# XClio Windtunnel



## cly (Feb 20, 2010)

I just bought the XClio Windtunnel.  It works pretty well but it is supposed to have a front panel thermometer.  Has anyone had any experience with this case because the front panel thermometer does not work.  I actually can't tell if it is there, nothing is lit where it is supposed to be.  The front panel logo is lit up so power is getting to the front.  Do thermometers like this typically have a wire that needs to hook up somewhere on the motherboard?

Thanks


----------



## d3fct (Feb 20, 2010)

well i would assume there should be power supplied to it somehow, and it will most likely have a wire probe for temp sensor. you can leave it in the case for ambient air temp, or tape it to a harddrive or something like this. check your manual for wiring specs.


----------



## cly (Feb 20, 2010)

The manual makes no mention of it even though it is on the front of the box.  The manual actually blows and the support on their site blows too.  That's why I was looking for someone that may have had success with this case.  Thanks though


----------



## PC-Myths (Feb 20, 2010)

cly said:


> I just bought the XClio Windtunnel.  It works pretty well but it is supposed to have a front panel thermometer.  Has anyone had any experience with this case because the front panel thermometer does not work.  I actually can't tell if it is there, nothing is lit where it is supposed to be.  The front panel logo is lit up so power is getting to the front.  *Do thermometers like this typically have a wire that needs to hook up somewhere on the motherboard?*
> 
> Thanks



Yes that is correct, I've never had to deal with a case with a temperature gauge, however if I'm correct the wire/s what are needed to be fitted to the motherboard should be labelled, fairly basic too. maybe something like "T LED" could stand for Temperature LED, anyway's should be something like that locate the wire/s and these should fit to a jumper on your motherboard (usually for a fan), if your lucky the wire's you need might come as 2/3 pin jumper rather than individual jumper headers (all wire's split one by one.)


----------



## dr emulator (madmax) (Feb 20, 2010)

hi cly welcome to techpowerup 
in answer to your question yes there should be at least two wires not necessarily connected to your motherboard but to your powersupply (1 red 1 yellow and 2 blacks on the same strand) and 1 wire (2 strands) with a small sensor to measure temperature 
if i where you i'd take the front of your case (unless it's under warranty) and see if there's any sockets on the display, i'll post some of my temp guage when i find my camera


----------



## dr emulator (madmax) (Feb 20, 2010)

well here's what your temp sensor should look like






and here's what your power lead should look like 
	

	
	
		
		

		
		
	


	




(this may vary depending on what voltage the unit uses)

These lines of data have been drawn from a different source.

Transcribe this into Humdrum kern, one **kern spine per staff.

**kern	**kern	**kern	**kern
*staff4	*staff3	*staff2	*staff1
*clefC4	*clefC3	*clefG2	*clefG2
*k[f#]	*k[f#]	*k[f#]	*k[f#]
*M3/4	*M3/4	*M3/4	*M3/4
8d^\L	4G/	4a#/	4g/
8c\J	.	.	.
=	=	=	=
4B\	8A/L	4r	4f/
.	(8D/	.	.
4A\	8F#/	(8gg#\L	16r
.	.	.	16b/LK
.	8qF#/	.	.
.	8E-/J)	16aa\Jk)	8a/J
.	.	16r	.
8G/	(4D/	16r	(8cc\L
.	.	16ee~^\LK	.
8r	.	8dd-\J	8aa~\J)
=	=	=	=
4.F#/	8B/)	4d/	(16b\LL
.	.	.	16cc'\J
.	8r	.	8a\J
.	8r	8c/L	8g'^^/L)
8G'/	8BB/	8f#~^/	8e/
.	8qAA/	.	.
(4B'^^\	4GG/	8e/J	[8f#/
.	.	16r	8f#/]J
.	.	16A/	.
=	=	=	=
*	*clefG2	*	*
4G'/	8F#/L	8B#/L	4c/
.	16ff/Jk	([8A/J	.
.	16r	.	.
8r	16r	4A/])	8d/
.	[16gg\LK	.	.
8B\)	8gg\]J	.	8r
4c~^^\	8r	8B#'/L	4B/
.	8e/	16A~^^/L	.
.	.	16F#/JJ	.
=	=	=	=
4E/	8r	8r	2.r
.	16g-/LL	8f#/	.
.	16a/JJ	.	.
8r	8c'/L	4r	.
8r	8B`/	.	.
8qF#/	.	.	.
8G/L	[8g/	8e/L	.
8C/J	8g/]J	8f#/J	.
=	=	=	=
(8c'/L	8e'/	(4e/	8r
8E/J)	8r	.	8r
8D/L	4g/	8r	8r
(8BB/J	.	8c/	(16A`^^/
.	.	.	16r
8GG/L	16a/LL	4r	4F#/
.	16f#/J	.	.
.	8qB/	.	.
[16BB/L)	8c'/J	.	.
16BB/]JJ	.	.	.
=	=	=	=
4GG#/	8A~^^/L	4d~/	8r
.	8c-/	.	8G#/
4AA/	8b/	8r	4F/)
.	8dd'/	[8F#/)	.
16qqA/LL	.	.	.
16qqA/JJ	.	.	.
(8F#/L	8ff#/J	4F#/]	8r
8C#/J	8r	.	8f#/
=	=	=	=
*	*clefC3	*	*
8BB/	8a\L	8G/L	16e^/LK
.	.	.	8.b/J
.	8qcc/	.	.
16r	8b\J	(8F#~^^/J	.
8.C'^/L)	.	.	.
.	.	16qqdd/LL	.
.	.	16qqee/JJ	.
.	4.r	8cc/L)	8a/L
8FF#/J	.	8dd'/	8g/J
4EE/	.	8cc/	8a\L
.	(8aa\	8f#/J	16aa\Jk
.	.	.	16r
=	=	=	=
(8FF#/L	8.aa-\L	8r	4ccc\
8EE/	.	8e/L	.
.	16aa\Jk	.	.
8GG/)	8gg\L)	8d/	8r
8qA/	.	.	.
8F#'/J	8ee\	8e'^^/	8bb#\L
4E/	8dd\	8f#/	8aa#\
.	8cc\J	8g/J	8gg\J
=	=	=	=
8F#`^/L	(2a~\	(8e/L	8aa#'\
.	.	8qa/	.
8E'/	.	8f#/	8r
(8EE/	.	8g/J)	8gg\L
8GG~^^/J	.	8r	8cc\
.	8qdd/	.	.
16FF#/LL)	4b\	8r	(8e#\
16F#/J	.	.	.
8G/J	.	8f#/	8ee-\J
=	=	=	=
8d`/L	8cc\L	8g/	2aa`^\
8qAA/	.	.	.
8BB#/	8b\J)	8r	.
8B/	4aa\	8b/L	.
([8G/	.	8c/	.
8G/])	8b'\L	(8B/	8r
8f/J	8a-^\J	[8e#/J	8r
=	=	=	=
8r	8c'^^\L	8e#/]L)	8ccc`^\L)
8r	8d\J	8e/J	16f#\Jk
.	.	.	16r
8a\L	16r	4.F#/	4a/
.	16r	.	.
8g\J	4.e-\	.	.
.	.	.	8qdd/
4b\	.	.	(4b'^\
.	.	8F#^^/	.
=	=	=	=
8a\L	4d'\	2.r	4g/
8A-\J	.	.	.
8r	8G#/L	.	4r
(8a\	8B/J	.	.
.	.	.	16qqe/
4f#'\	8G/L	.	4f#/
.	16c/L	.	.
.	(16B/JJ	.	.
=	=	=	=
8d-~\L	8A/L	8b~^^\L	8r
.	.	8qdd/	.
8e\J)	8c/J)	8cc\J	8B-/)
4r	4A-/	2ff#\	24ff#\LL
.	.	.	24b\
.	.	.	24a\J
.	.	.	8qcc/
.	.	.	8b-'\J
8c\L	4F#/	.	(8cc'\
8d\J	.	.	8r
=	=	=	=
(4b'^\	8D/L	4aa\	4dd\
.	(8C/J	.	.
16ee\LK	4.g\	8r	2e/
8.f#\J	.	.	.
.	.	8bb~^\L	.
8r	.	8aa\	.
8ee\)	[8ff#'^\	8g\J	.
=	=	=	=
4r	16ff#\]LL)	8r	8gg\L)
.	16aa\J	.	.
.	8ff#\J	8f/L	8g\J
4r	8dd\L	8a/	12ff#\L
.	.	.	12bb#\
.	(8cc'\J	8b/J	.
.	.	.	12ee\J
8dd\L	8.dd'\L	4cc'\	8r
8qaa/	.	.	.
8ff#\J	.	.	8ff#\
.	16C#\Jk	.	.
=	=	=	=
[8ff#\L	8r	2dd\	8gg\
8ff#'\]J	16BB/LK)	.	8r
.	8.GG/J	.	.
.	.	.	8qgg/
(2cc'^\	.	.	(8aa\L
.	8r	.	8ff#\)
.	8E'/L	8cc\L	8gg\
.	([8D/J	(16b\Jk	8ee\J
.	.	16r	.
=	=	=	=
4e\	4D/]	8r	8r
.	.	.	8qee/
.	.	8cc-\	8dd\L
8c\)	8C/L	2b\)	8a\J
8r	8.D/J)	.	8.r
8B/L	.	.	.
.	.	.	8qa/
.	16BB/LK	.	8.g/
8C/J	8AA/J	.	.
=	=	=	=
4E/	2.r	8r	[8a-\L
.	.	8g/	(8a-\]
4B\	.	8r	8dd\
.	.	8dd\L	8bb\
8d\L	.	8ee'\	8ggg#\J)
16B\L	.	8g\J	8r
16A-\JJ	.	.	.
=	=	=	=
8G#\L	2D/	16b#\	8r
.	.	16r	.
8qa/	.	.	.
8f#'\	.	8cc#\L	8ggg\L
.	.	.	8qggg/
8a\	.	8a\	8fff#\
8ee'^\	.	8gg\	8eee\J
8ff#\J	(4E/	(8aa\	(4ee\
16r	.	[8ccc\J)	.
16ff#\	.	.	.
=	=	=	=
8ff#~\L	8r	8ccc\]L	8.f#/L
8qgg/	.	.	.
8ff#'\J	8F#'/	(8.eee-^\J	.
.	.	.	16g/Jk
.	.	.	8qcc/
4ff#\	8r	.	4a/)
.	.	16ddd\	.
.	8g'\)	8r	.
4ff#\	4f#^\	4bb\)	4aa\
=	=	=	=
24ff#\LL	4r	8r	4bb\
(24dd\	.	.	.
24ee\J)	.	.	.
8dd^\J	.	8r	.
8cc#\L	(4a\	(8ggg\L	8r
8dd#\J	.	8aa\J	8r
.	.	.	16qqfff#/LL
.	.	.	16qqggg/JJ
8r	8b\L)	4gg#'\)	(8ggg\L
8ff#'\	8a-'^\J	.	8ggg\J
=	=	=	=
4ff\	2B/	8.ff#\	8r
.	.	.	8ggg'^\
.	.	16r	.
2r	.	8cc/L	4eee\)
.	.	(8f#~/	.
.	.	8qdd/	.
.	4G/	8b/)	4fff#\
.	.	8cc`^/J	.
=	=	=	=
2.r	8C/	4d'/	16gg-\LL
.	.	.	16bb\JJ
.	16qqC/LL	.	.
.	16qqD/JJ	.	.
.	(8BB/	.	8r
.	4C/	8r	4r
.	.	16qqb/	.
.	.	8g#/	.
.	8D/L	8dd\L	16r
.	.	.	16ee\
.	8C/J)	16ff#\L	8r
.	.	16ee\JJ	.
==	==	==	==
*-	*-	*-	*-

:edit: i have found what appears to be the exact wires for your case 





it says 





> These next set of wires are fairly unique to the Xclio Wind Tunnel. The first one is for a thermal probe that has a digital display on the front panel. The next two are standard 4-pin Molex drive connectors for the temperature readout and an Xclio logo on the front panel vertical stripe I mentioned previously.


source


----------